Define an object and infer its keys from it.
const persons = [
{ name: "John", age: 12 },
{ name: "Ben", age: 20 }
];
const fun = (info: typeof persons) => {
//You will get intellisense here
console.log(info[0].name);
};
You want to have objects with fixed keys, you can use types and interfaces in that case.
interface IPerson {
id?: string; // ID is optional (use of ? operator)
name: string; // Name is Required
age: number;
}
const persons: Array<IPerson> = [
{ name: "John", age: 12 },
{ name: "Ben", age: 20 }
];
// Both are same: Array<IPerson> === IPerson[]
const fun = (info: Array<IPerson>) => {
//You will get intellisense here
console.log(info[0].name);
};
You want to have object with fixed keys, and you want to provide partial information.
interface IPerson {
id?: string; // ID is optional (use of ? operator)
name: string; // Name is Required
age: number;
}
const persons: Array<Partial<IPerson>> = [
{ name: "John" }, // You can do it.
{ name: "Ben", age: 20 }
];
// Both are same: Array<IPerson> === IPerson[]

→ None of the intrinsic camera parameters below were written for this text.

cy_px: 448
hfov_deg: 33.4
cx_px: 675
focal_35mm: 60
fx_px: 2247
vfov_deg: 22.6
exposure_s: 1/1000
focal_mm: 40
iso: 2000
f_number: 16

const fun = (info: Partial<IPerson>[]) => {
//You will get intellisense here
console.log(info[0].name);
};
Additional Information, Typescript does not support runtime type checking, it only supports type checking at compile type.

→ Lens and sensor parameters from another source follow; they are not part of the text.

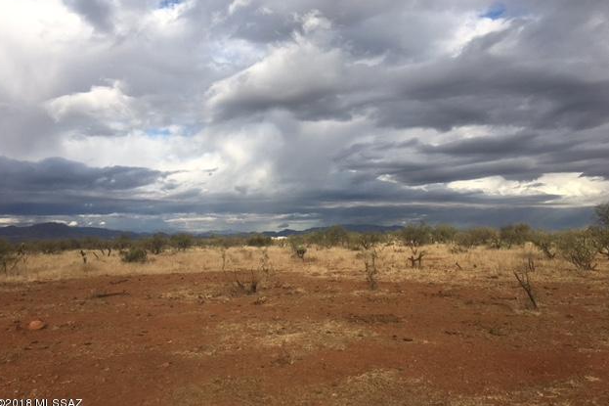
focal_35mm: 31
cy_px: 188
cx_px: 303
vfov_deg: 42.3
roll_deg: +0.5
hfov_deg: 60.3
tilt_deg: +5.2
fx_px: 524
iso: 25
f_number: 2.2
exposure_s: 1/1637
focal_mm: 4.15
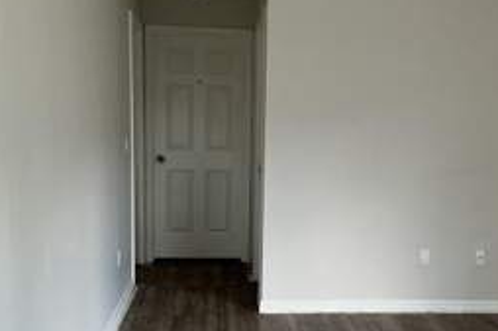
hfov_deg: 34.9
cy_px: 235
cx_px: 304
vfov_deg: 23.6
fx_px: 788
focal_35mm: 57
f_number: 1.8
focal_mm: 3
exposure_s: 1/60
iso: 50
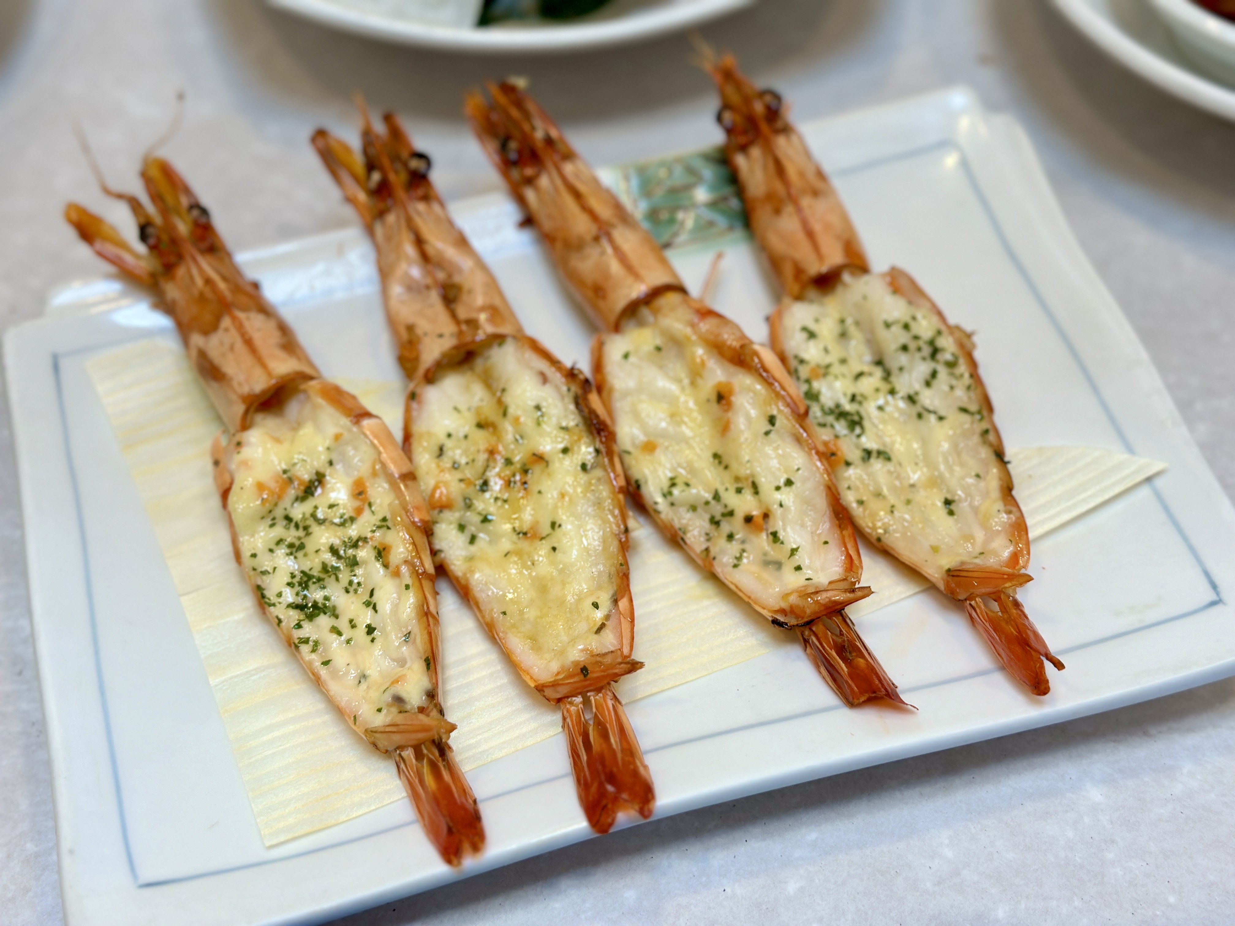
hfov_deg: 39.7
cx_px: 618
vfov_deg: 30.3
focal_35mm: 48
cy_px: 463
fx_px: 1713
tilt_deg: -55.2
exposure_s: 1/159
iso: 64
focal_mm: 6.86
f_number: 1.78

For validation at runtime you can implement the function as follows:
const is_valid_person = (person: any): Boolean => {
return (
typeof person === "object" &&
typeof person.name === "string" &&
typeof person.age === "number" &&
person.name.length >= 5 &&
person.age >= 1
);
};
console.log("Is person valid: ", is_valid_person({}));
console.log("Is person valid: ", is_valid_person("Invalid Person"));
I hope one of the above ways should solve your problem.
In my case it is correct to use this construction: obj: Array or i should define each key of my object?

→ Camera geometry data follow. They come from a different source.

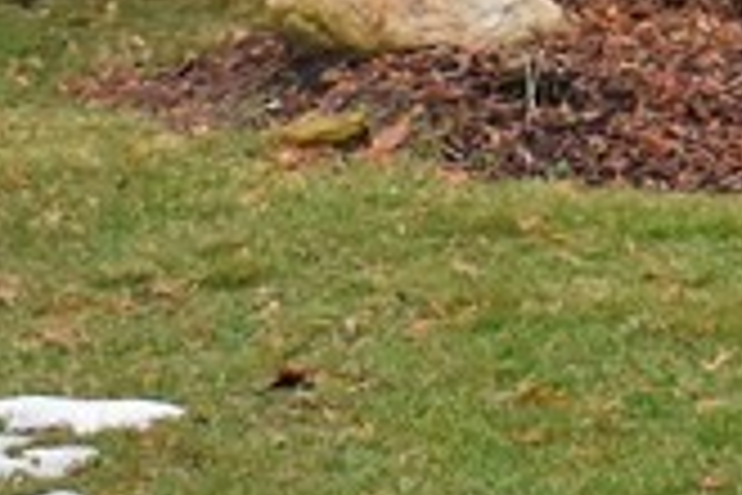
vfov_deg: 5.2
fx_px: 5297
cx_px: 1430
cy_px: -702
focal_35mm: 257
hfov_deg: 7.7
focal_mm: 26
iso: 720
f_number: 4
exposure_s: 1/250
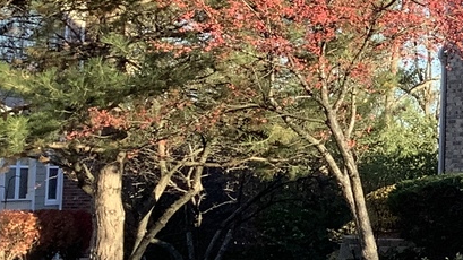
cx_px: 804
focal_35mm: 119
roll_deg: +0.4
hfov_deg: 15.7
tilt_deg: +2.6
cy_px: -5
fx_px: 1461
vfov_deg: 10.1
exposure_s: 1/473
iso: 25
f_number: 2.4
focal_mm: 3.3
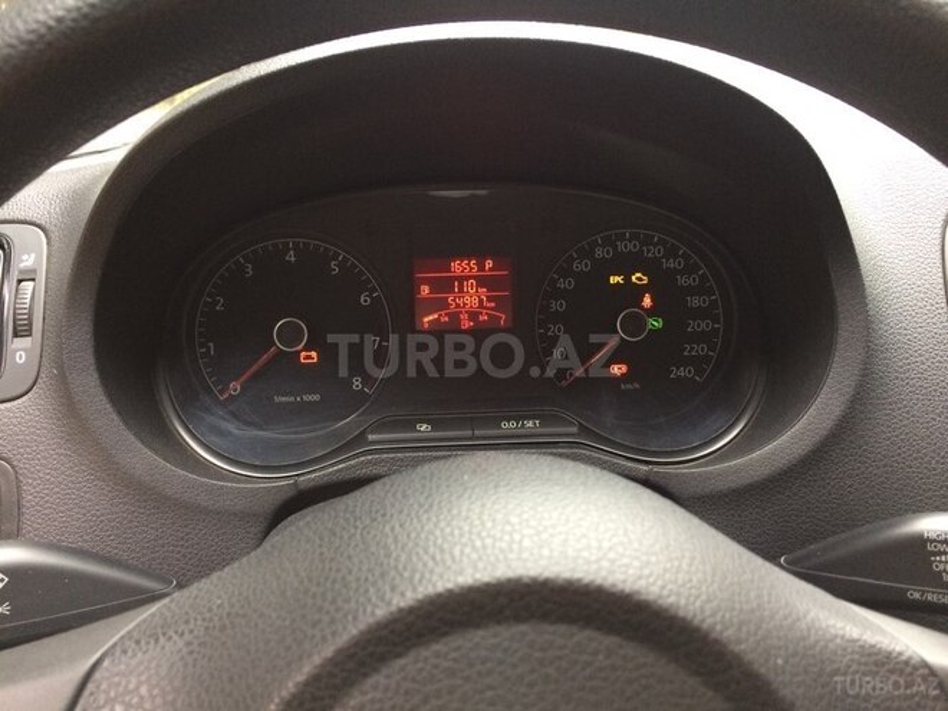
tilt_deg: -22.3
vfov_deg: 48.2
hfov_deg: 61.7
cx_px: 474
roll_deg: -0.4
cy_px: 356
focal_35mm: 29
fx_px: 794
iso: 80
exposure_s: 1/33
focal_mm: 4.15
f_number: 2.2
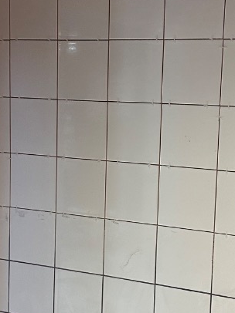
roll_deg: -1.6
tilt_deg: -7.0
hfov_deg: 20.6
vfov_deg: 27.4
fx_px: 643
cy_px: 180
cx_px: 162
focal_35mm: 71
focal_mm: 6.86
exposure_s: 1/50
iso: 160
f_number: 1.78
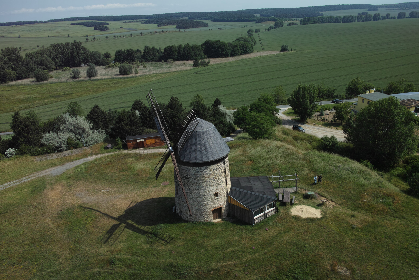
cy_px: 140
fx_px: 326
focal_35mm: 28
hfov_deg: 65.5
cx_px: 210
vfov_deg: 46.4
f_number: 4
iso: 100
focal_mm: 19
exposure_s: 1/1000
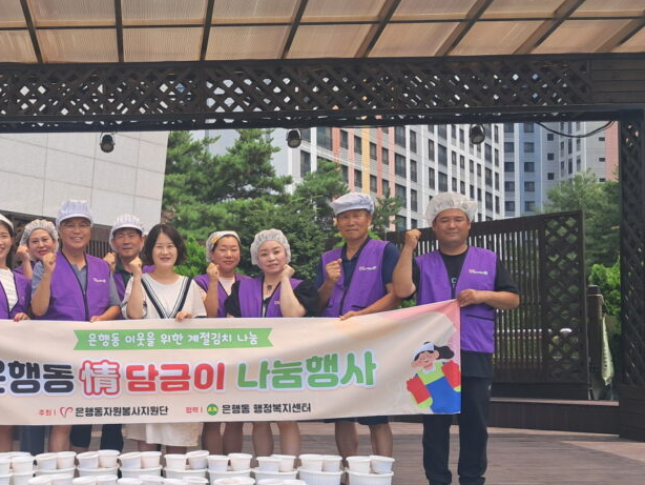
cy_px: 348
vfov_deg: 31.8
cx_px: 158
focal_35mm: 45
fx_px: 839
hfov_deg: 40.8
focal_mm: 4
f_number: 1.8
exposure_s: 1/440
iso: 50
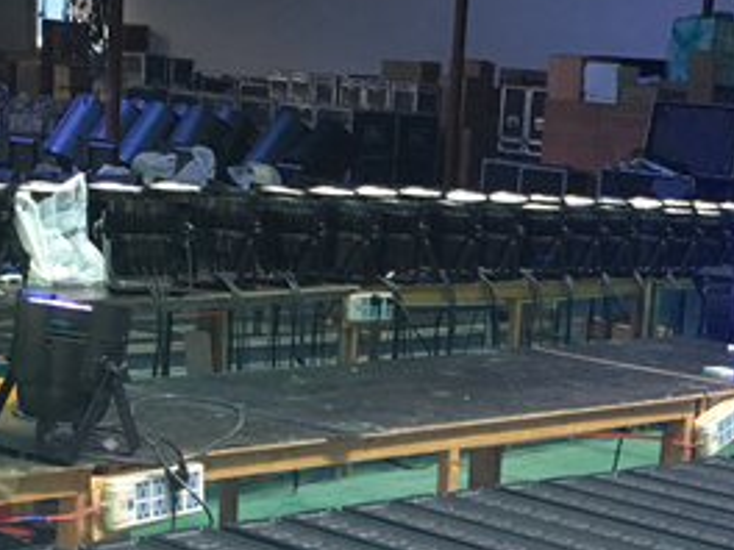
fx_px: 1866
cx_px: 567
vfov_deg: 16.4
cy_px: 567
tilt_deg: -14.3
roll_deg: -4.9
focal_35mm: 88
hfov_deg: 22.0
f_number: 2.2
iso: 125
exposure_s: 1/33
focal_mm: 4.15
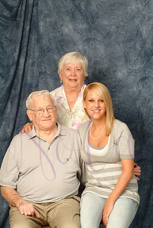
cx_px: 76
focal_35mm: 129
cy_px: 114
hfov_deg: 10.7
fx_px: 820
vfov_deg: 15.9
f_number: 9.5
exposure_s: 1/125
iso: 400
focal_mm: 86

Answer to above question is:
You can use any one of shown method above, because typescript helps you write better code and make less mistakes at compile time. Once your program gets compiled, the code that gets executed is plain Javascript. And javascript doesn't validate your responses.
All the above patterns generate same JavaScript
code, so there are no performance issues.
Upvotes: 4
Reputation: 11496
As you can see in the documentation, using object
is maybe a bit lazy.
Assuming all the objects in the array have the same properties, you can solve this problem like so:
interface UserWithCars {
name: number;
age: number;
// All other properties
}
const fun = (objectArray: Array<UserWithCars>): void => {
console.log(objectArray);
}
If all the objects will be of the same type, you can even create a class (which should be the way to go actually):
class UserWithCars {
name: number;
age: number;
// All other properties
constructor(/* etc */) {
// constructor operations
}
}
const fun = (objectArray: Array<UserWithCars>): void => {
console.log(objectArray);
}
Upvotes: 0